In arriving at its determination, the majority looked to the framework for assessing exercises of executive power first articulated by the Court in 1952, when the justices invalidated a move by President Truman to seize the nation’s strike-bound steel mills during the Korean War. According to that analysis, when the president takes measures that are incompatible with a congressional mandate, the president’s power, as Kennedy explained, “must be both ‘exclusive’ and ‘conclusive’ on the issue.”

The majority traced debates over the power to recognize nations to 1793, when President Washington, without consulting Congress, authorized diplomatic relations with the revolutionary government of France. “Congress expressed no disagreement with this position, and [the French ambassador’s] reception marked the Nation’s first act of recognition—one made by the president alone,” wrote Kennedy.

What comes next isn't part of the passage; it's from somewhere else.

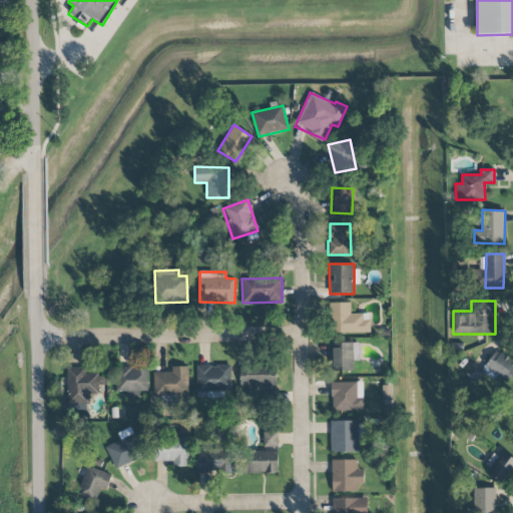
[(371,334),(371,320),(363,320),(363,314),(351,313),(351,303),(332,303),(331,333),(371,334)]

According to the Court, Congress also honored a decision by President Monroe not to recognize Argentina and Chile initially as those republics cast off colonization by Spain, as well as a determination by President Jackson to recognize Texas when it ceded from Mexico and President Lincoln’s decision to recognize Liberia and Haiti.

Similarly, as the majority noted, Congress acceded to President McKinley’s opposition to recognizing Cuba when it separated from Spain in 1898 and to President Carter’s recognition of the People’s Republic of China instead of Taiwan as the government of China.

Though the recognition power belongs exclusively to the president, Congress has other ways to disagree with the executive branch in the conduct of foreign relations, the majority noted. As Kennedy observed, the Constitution authorizes the legislature to decline to confirm an ambassador, to put in place an embargo or to declare war.

“From the face of [the statute], from the legislative history, and from its reception, it is clear that Congress wanted to express its displeasure with the president’s policy by, among other things, commanding the executive to contradict his own, earlier stated position on Jerusalem,” Kennedy wrote. “This Congress may not do.”

For their part, the Court’s dissenters rejected the majority’s view of the separation of powers at issue. “I agree that the Constitution empowers the president to extend recognition on behalf of the United States, but I find it a much harder question whether it makes that power exclusive,” wrote Justice Scalia, who took the unusual step of reading his dissent from the bench.

Chief Justice Roberts, writing separately, called the ruling unprecedented. “Today’s decision is a first: Never before has this Court accepted a president’s direct defiance of an Act of Congress in the field of foreign affairs,” he wrote.

U.S. and Palestinian officials welcomed the ruling, while the Israeli government declined to comment. “This is an important decision which accords with international resolutions and the resolutions of the U.N. Security Council and General Assembly,” a spokesman for Palestinian President Mahmoud Abbas told Reuters.